Il giornalismo era un bel mestiere. Invidiato, “beato lei dottore che gira il mondo e conosce tanta gente”. Illusione, ci sono giornalisti che non hanno lasciato il paesello e che non conoscono nessuno. Poi ci sono addirittura giornalisti che vivono come gli zombie di Romero o come i morti che camminano delle leggende e dei riti voodoo del caribe nero e creolo. Sarà l’imprinting di Minzolini, quel misto fra politica censurata e cronacaccia sangue-sesso-soldi, ma il Tg1 si porta sulle spalle una enorme responsabilità per quanto accaduto al campo Rom della Continassa. Poche ore prima della “fiaccolata di solidarietà” e della spedizione punitiva, il Tg1 (edizione delle 20,00 di sabato 10 dicembre) mandava in onda un servizio di Gian Mario Ricciardi che qui sintetizziamo: “La ragazza camminava spedita… viene seguita… un brivido di paura… caccia all’uomo… erano dei Paesi dell’est, puzzavano… uno dei due la stupra, l’altro rinuncia… i medici confermano… la rabbia del quartiere che ora chiede giustizia”. Non un dubbio, non una verifica, il cronista ci mette anche il carico della puzza (sudore? urina?).
Non sappiamo l’identità delle fonti di Ricciardi (carabinieri, infermieri, poliziotti?) e nemmeno ci interessa. I giornalisti esistono apposta per non credere al primo che passa, nemmeno se porta il camice o le stellette.

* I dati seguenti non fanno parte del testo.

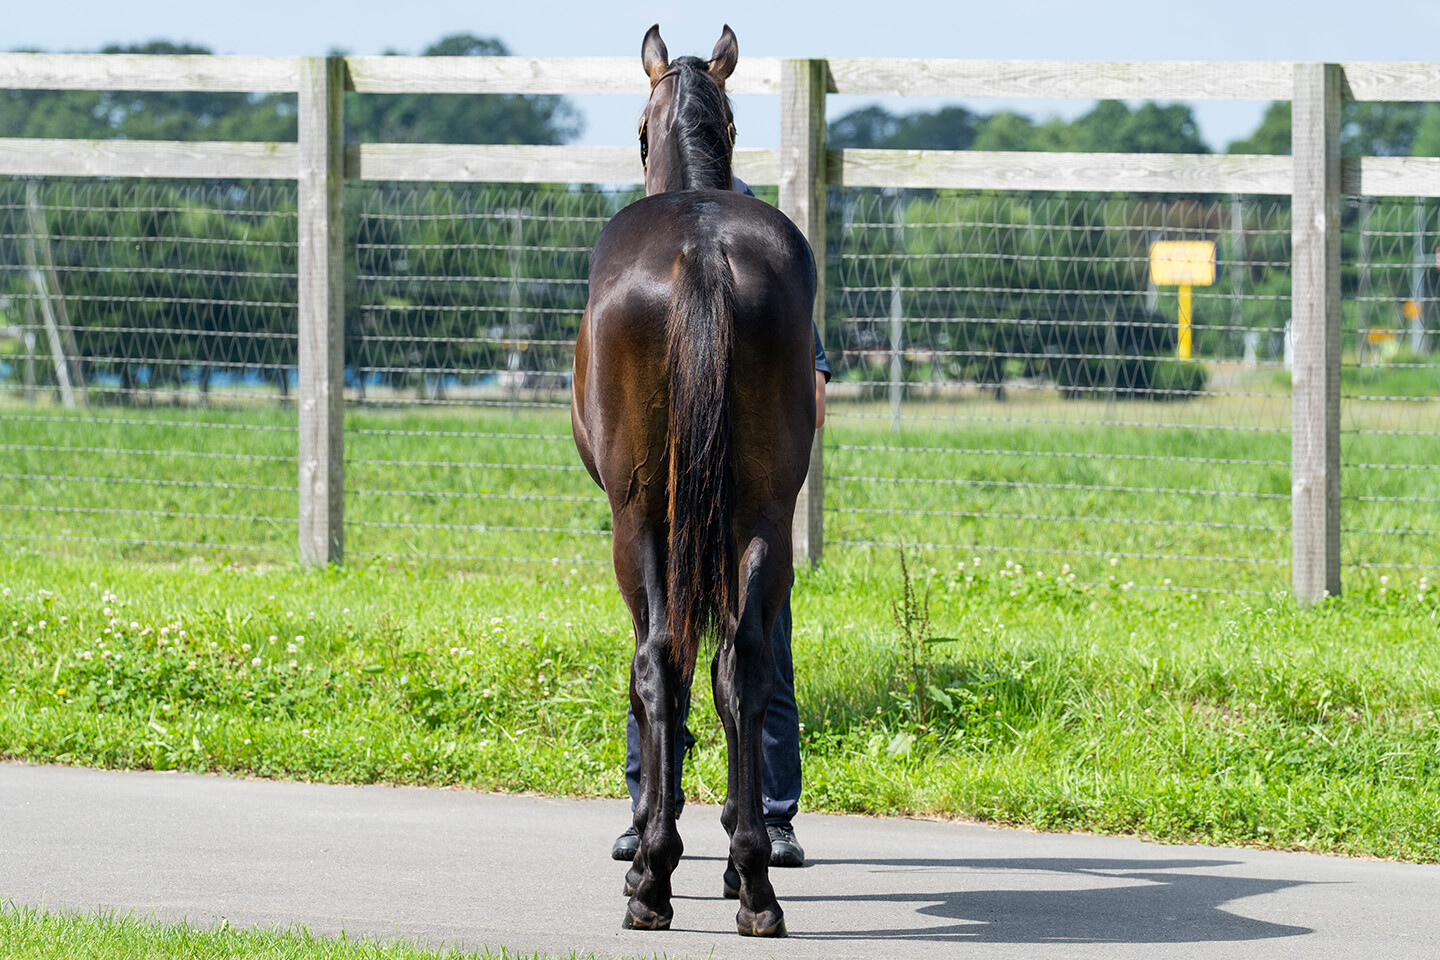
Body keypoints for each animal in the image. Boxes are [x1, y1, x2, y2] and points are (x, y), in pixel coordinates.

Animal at [570, 24, 817, 938]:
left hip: (638, 518)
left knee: (658, 662)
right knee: (740, 665)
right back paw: (753, 880)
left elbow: (656, 679)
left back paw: (653, 878)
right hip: (762, 517)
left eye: (640, 129)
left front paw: (655, 843)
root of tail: (703, 252)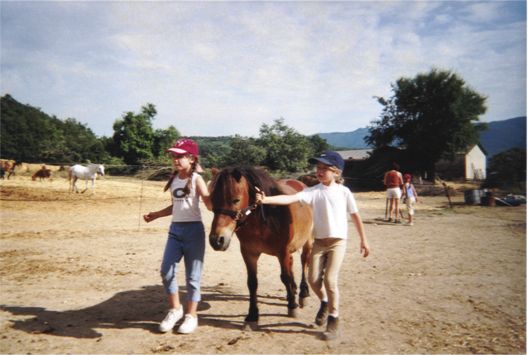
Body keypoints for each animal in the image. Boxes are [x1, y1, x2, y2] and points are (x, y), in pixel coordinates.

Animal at [207, 168, 314, 330]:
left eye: (236, 200)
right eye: (213, 199)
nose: (217, 240)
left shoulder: (282, 252)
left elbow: (285, 277)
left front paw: (292, 306)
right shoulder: (249, 253)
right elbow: (252, 282)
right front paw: (252, 315)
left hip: (308, 241)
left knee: (304, 262)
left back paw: (303, 294)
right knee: (292, 264)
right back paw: (294, 290)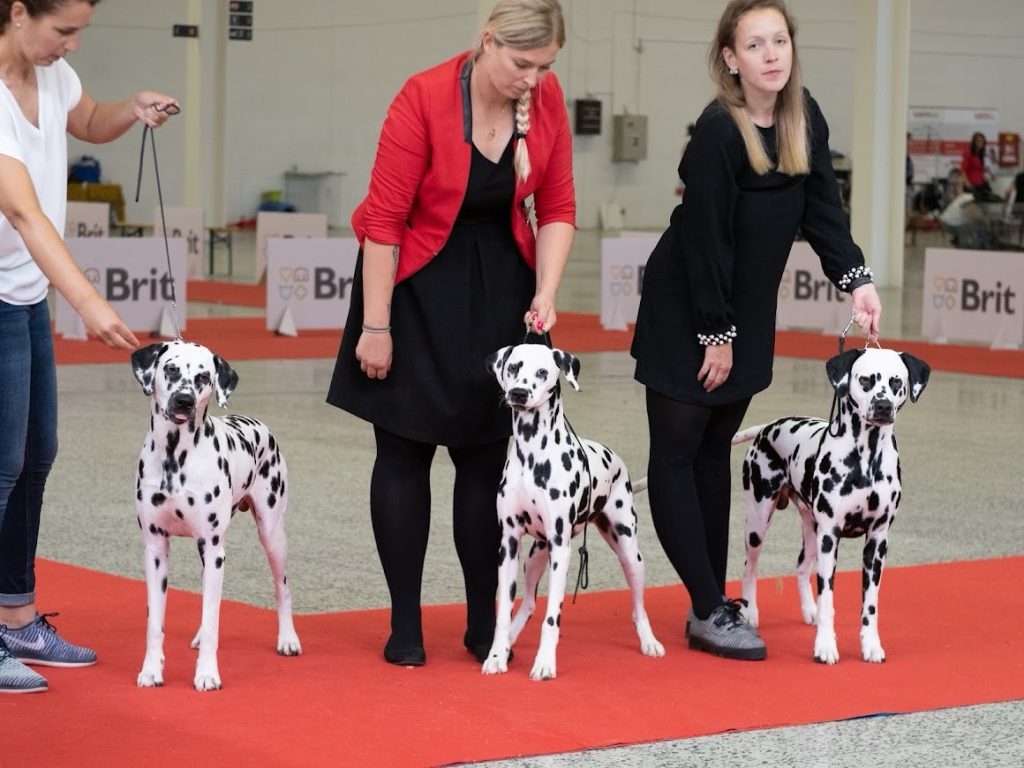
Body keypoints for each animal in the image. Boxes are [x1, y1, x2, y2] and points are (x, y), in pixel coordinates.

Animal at [131, 340, 301, 690]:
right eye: (170, 368)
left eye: (203, 376)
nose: (184, 400)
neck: (175, 457)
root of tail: (258, 424)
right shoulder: (156, 548)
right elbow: (155, 622)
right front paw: (151, 670)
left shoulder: (212, 547)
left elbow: (213, 621)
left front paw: (207, 674)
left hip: (271, 534)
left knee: (283, 587)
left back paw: (288, 639)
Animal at [482, 343, 664, 680]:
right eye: (513, 367)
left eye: (543, 371)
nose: (518, 393)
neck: (533, 455)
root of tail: (615, 457)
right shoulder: (509, 544)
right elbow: (504, 611)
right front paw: (496, 656)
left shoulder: (561, 549)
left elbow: (552, 616)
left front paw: (544, 663)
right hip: (535, 556)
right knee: (528, 603)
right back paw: (511, 640)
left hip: (629, 553)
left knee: (638, 607)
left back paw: (649, 642)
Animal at [733, 347, 930, 664]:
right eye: (865, 379)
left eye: (896, 381)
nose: (883, 406)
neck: (866, 459)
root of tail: (768, 428)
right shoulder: (831, 536)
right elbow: (828, 600)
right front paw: (825, 646)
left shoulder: (877, 540)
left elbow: (870, 605)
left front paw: (871, 645)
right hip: (759, 521)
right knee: (749, 567)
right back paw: (750, 612)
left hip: (812, 530)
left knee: (801, 567)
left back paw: (808, 611)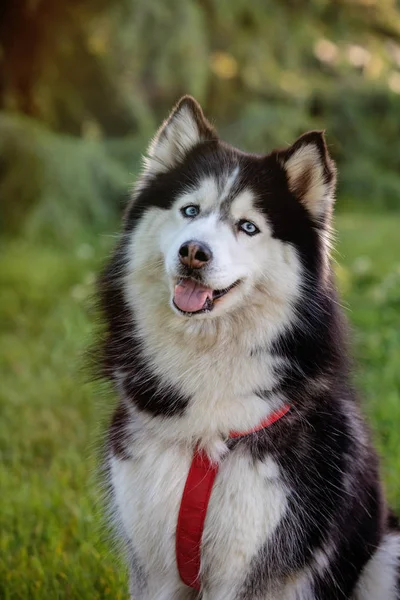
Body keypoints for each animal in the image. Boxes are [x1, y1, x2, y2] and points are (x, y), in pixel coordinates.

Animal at [97, 96, 400, 596]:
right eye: (190, 211)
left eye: (248, 226)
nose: (193, 252)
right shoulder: (155, 565)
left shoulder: (251, 564)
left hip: (387, 553)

Ma a Ricciardi non imputiamo tanto di aver preso il bidone, quanto l’uso smodato di aggettivi, di puzze, di scenari con strade buie, terrori che corrono lungo la schiena, stupratori a tempo pieno defilati negli angoli e pronti a colpire. E a Ricciardi vogliamo anche ricordare che non è un cronista qualunque, di una piccola testata di quartiere e alla ricerca di notorietà: è un giornalista del Tg1, di quella che, nonostante i tentativi di distruzione, resta una voce del servizio pubblico.
Com’è ovvio, il Tg1 non ha fatto ammenda, non ha chiesto scusa per aver collaborato ad eccitare gli animi diffondendo notizie non verificate. E’ riuscito a fare di peggio, a riportare sul suo sito – come se il quotidiano di Mario Calabresi fosse l’unico responsabile – le “scuse” della Stampa per un titolo: “Si cercano due Rom” che la stessa direzione del quotidiano torinese ha definito inutilmente razzista: “Ci scusiamo, non avremmo scritto: si cercano due torinesi o due astigiani”.
E, proprio sulla Stampa di lunedì 12 dicembre, Massimo Gramellini scrive dei “cerchi dell’impotenza”. Primo cerchio, una famiglia che impone alla figlia un controllo mensile ginecologico per sapere se è sempre vergine, non può stupirsi se poi la stessa, fatto sesso con il fidanzatino, si inventa lo stupro dei rom. Secondo cerchio: la comunità priva di soldi e di sogni, si improvvisa giustiziera perché senza cultura e senza anticorpi. Terzo cerchio, la rappresentante del Pd che marcia con la fiaccolata di solidarietà partecipa al piagnisteo collettivo quando toccherebbe proprio alla politica mediare e trovare soluzioni. Se Gramellini permette, ci aggiungerei un quarto cerchio: di noi giornalisti, che in mezzo a queste esplosive miserie sociali, culturali e politiche buttiamo una cicca accesa e passiamo oltre.